In 1902, the first “4-H” club was established in Clark County, Ohio and was called either the “Tomato Club” or the “Corn Growing Club.” Either way, the group’s foundation was set in agriculture and the home arts. Many of the early clubs were named after specific project areas and began to include similar vocations and interests.
Since 1912 when 4-H was officially recognized as a youth organization, there have been a variety of projects available for the members. Depending upon the decade, options included everything from canning and food preservation to robotics and more with new technologies entering into the program books. The one consistent project area has been the animals with some additions rather than variations.

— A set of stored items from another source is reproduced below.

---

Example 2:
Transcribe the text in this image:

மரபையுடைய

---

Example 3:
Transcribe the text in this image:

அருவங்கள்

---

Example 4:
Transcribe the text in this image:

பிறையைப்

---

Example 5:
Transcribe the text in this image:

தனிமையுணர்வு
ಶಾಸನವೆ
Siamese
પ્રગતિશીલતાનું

By 1914, the federal government got involved and passed the Smith-Lever Act which was instrumental in creating the Cooperative Extension Service. The act made 4-H a nation-wide youth program and designed the clover symbol for the organization. The program was developed within the USDA and created a partnership with more than 100 land-grant universities and over 3,000 county offices. The extension offers more than services for youth; they also have created divisions in the offices to assist farmers and parents along with other opportunities.
National 4-H Week will be October 6-12, 2019 with 4-H clubs and members celebrating and promoting the various activities offered through the program. The Branch County 4-H program in Coldwater, MI always has their 4-H Recognition Night during that week to recognize their members and supporters. Other programs throughout the nation will be setting up promotional booths, demonstrating at festivals and sharing their love of the 4-H program.
The theme for the annual week is “Inspire Kids to Do” and the national headquarters has developed a toolkit for leaders, volunteers and supporters to use during the celebration. The information can be found at https://4-h.org/professionals/marketing-resources/4-h-week-2019-toolkit/ and is available to anyone interested in the 4-H program. It includes various items for printing such as flyers, bookmarks and signage. They also created images to be posted on social media sites.
After over 100 years of serving youth, 4-H is still one of the most popular and familiar organizations to everyone whether they are involved in agriculture or not. Let’s support the ongoing work of the 4-H program as they provide young people with learning experiences and lifelong memories.